### What you should do:
Set down each record that follows exactly. Drop the images.

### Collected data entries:
- Opening Delimiter -
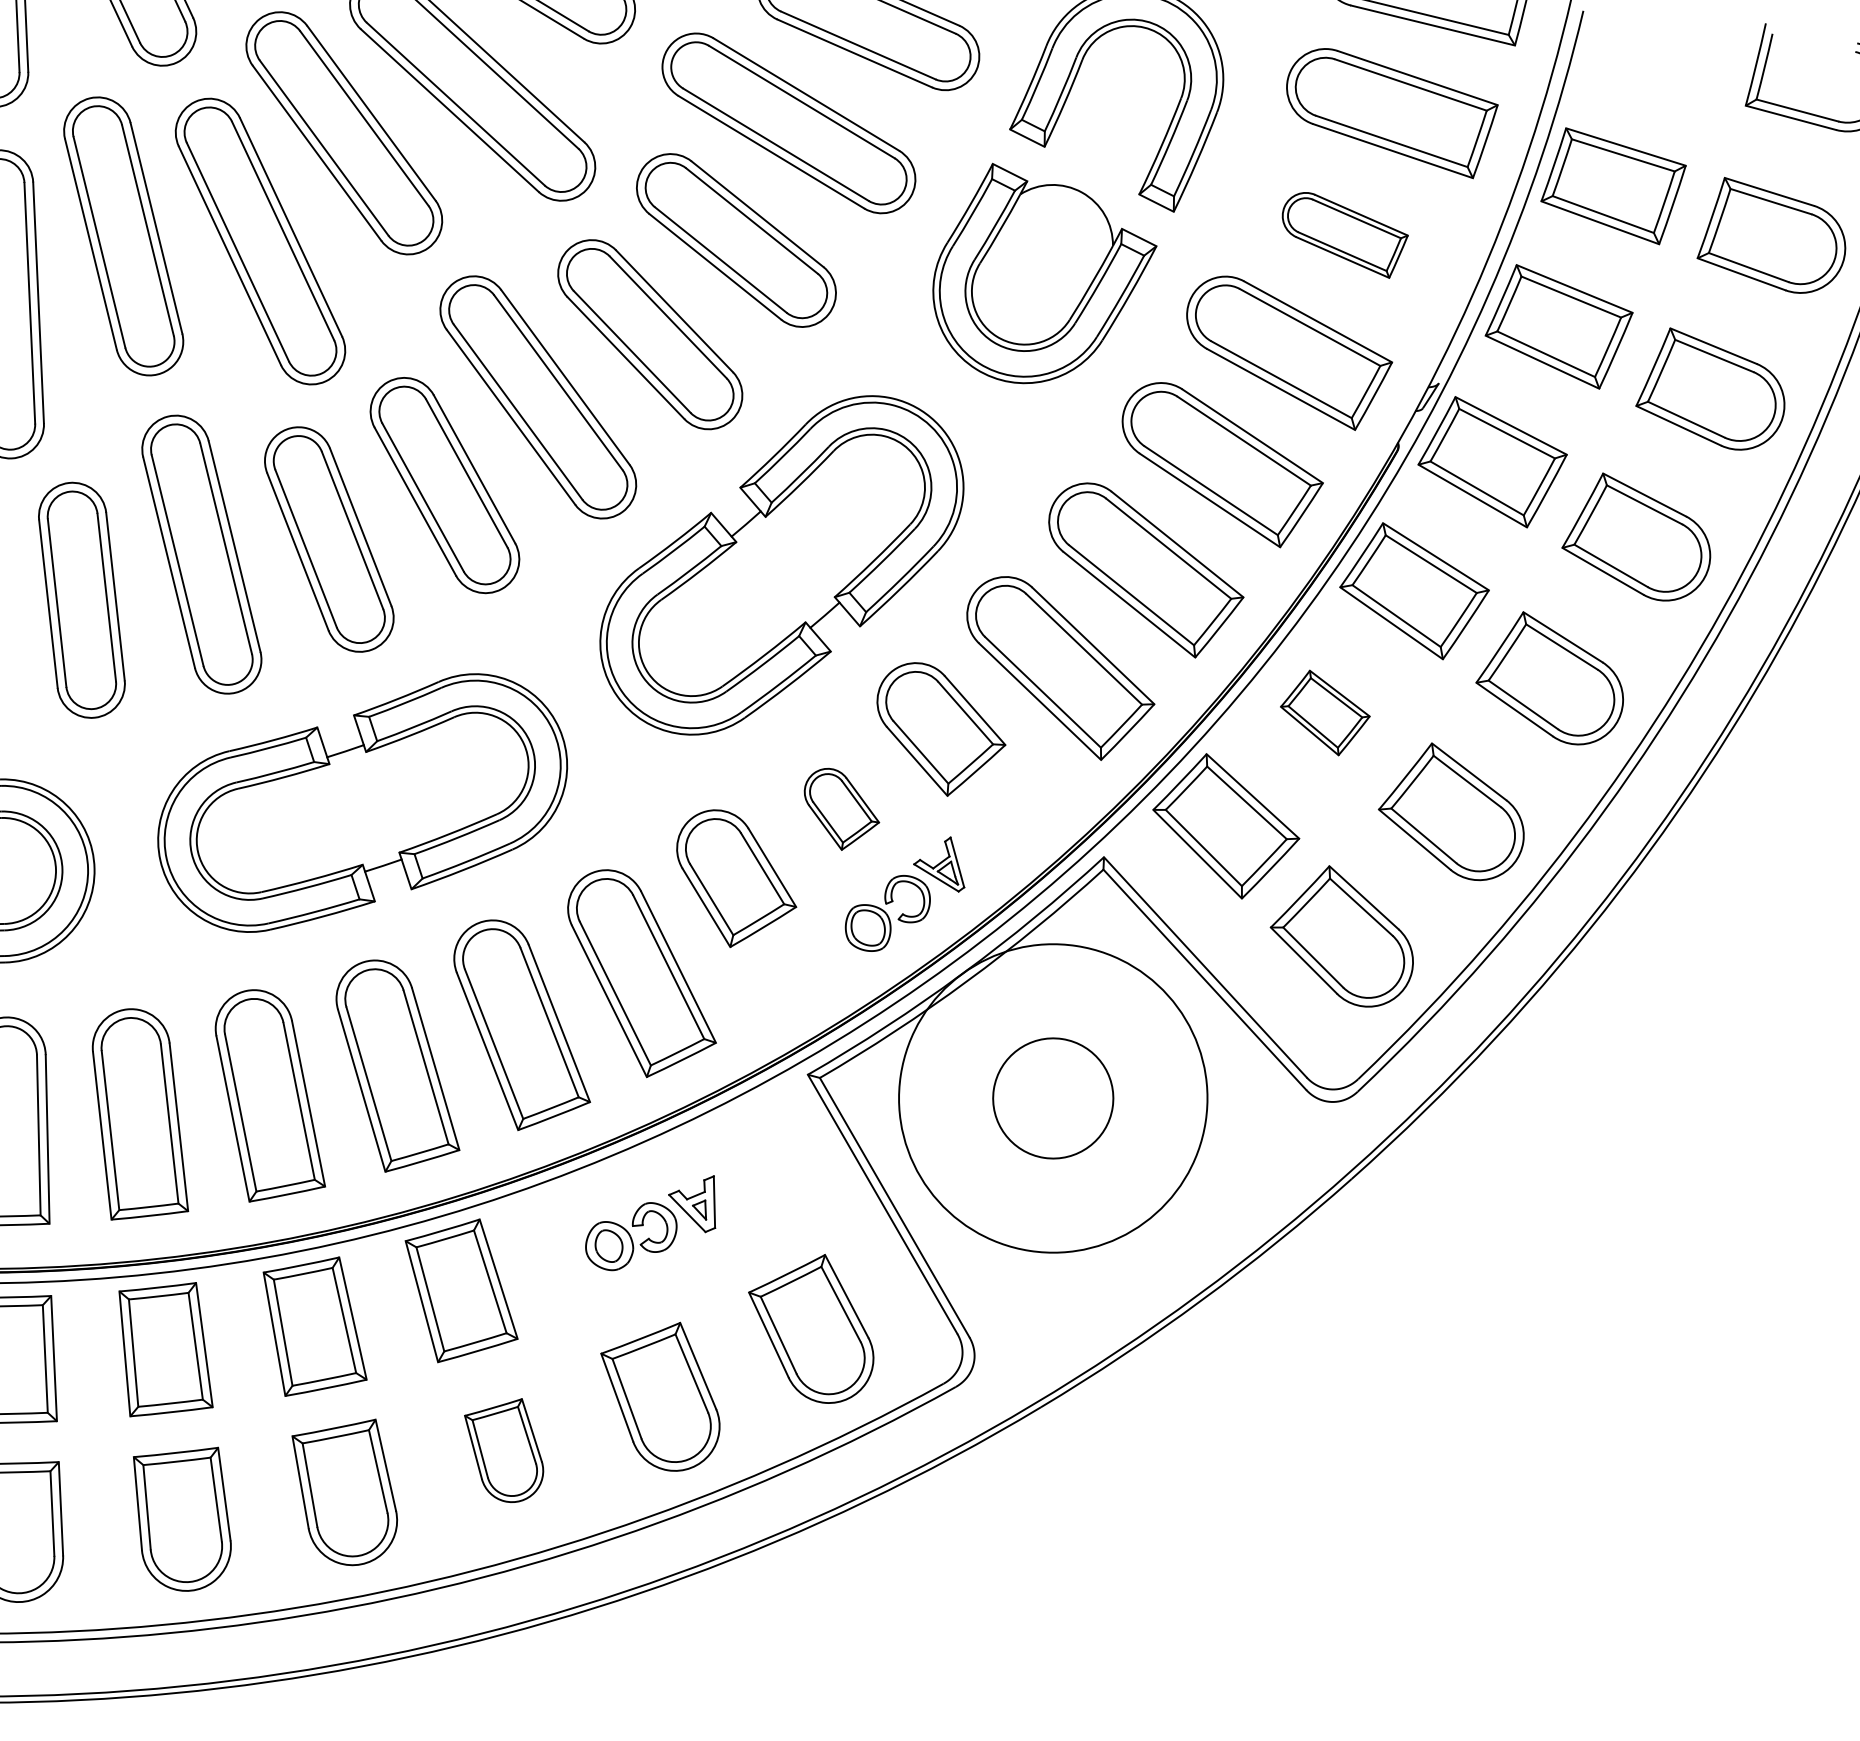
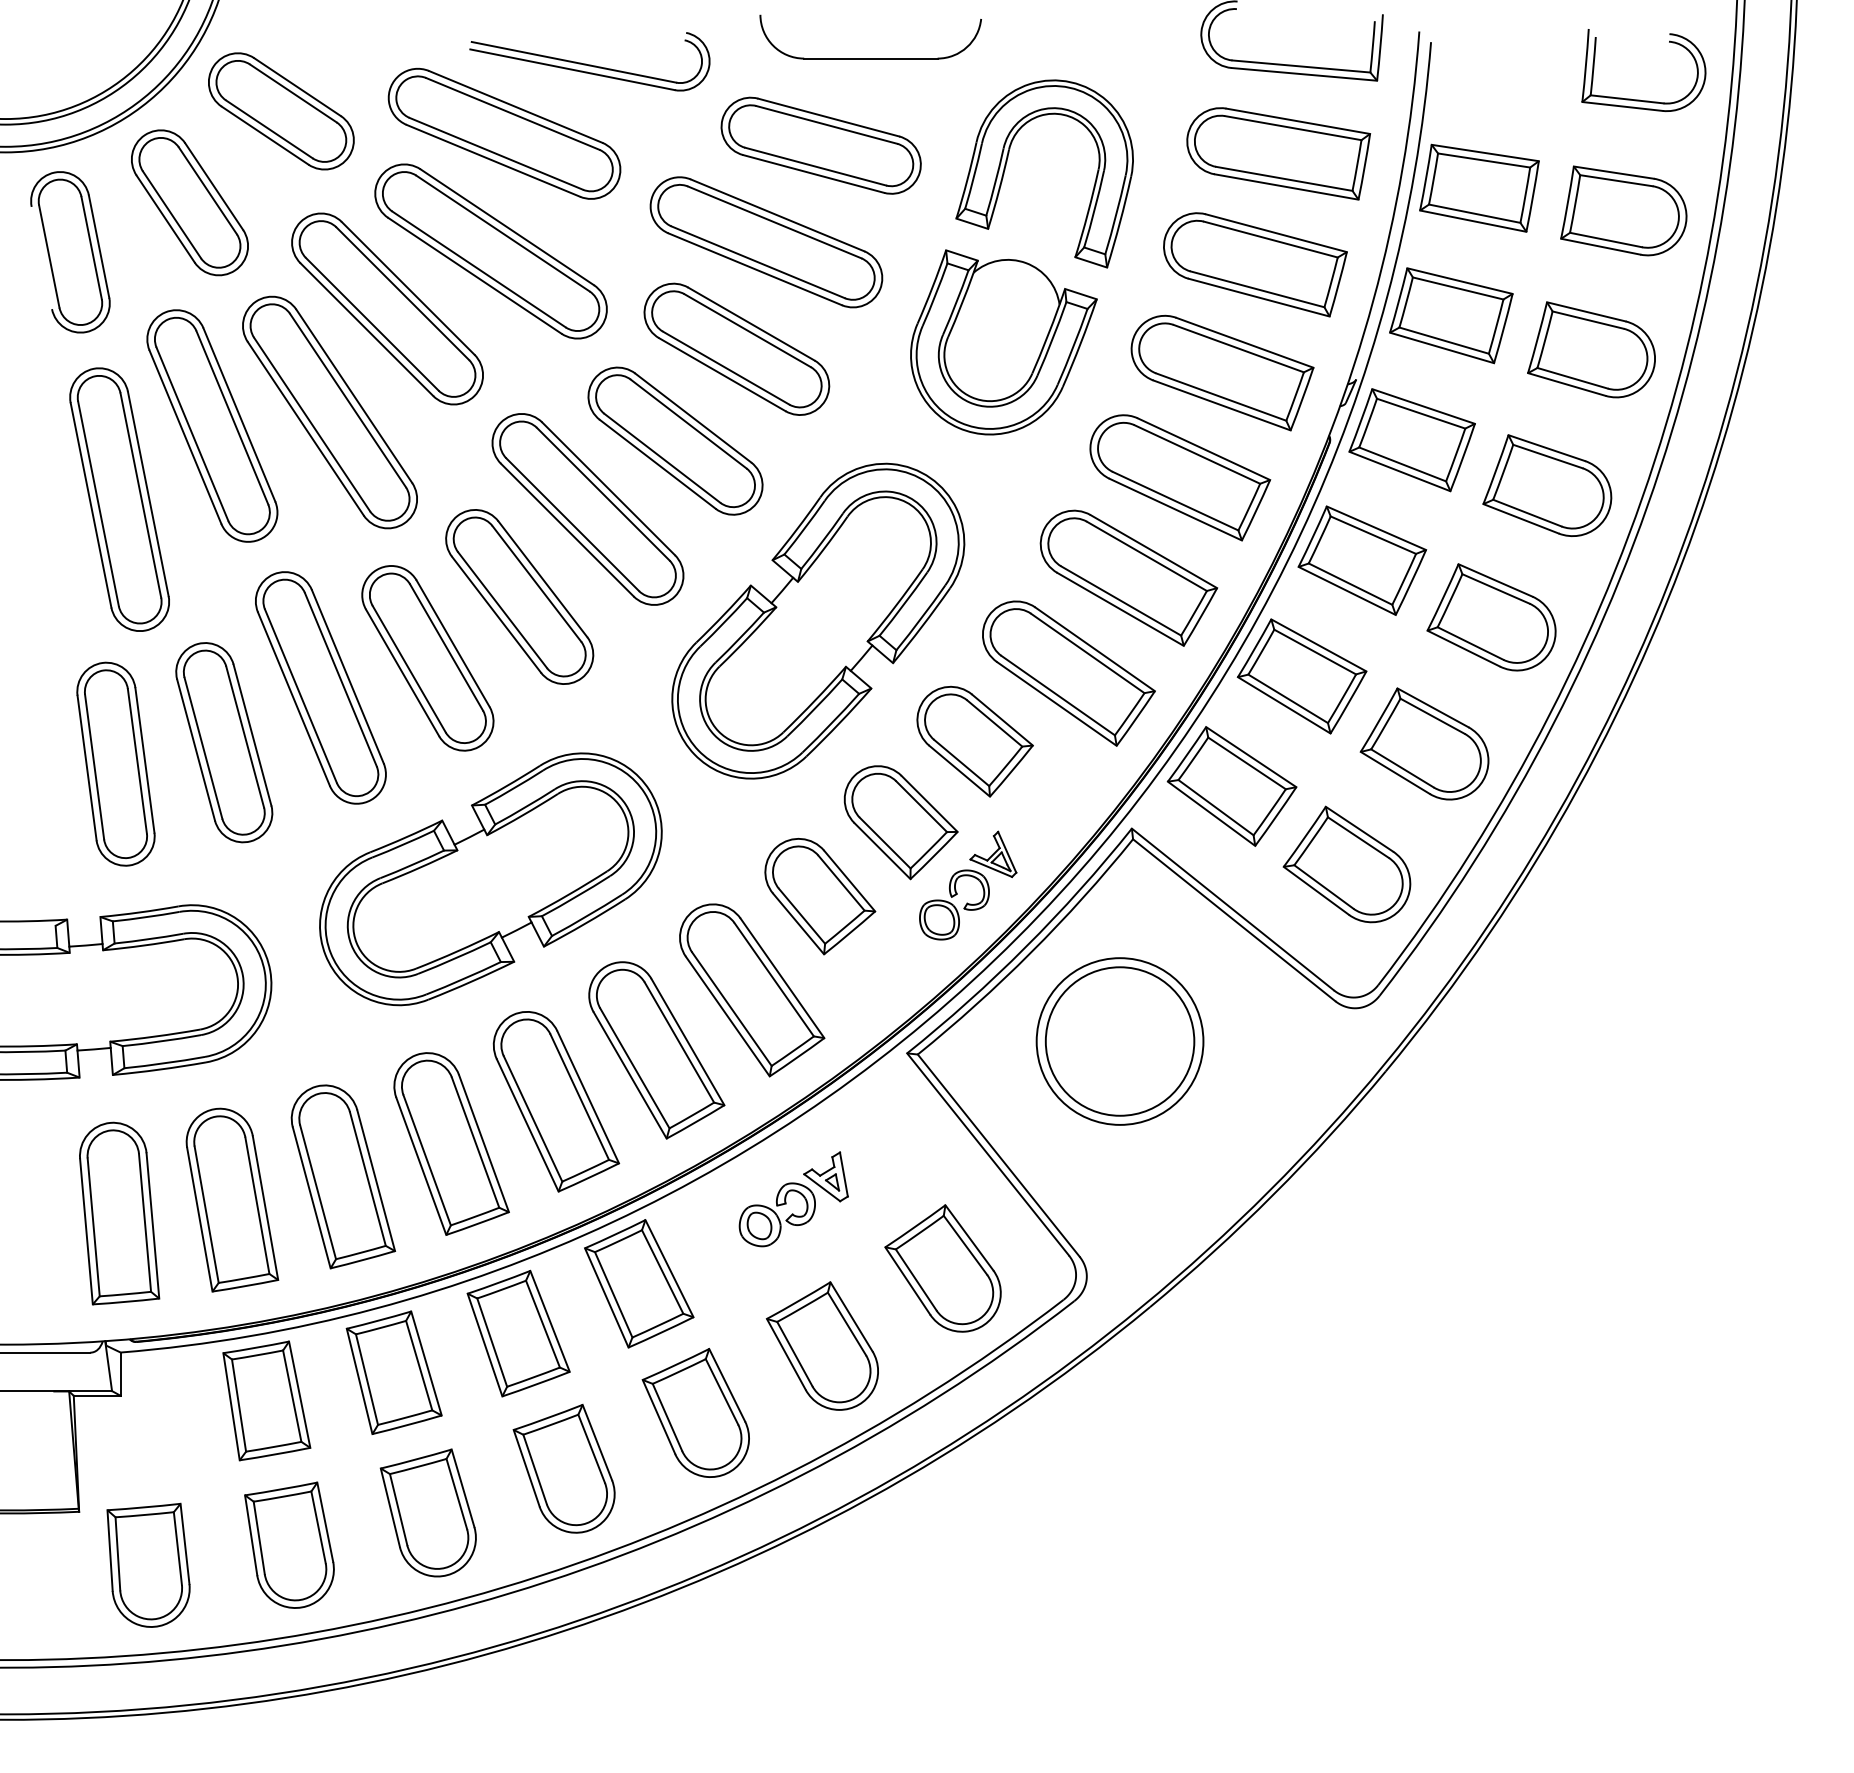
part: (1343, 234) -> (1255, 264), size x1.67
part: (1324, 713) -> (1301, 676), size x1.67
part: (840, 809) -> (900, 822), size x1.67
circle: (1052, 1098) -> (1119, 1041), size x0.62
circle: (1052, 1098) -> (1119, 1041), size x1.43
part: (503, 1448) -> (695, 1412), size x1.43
- Closing Delimiter -
### Output of the task:
part: (1343, 234) -> (1255, 264), size x1.67
part: (1324, 713) -> (1301, 676), size x1.67
part: (840, 809) -> (900, 822), size x1.67
circle: (1052, 1098) -> (1119, 1041), size x0.62
circle: (1052, 1098) -> (1119, 1041), size x1.43
part: (503, 1448) -> (695, 1412), size x1.43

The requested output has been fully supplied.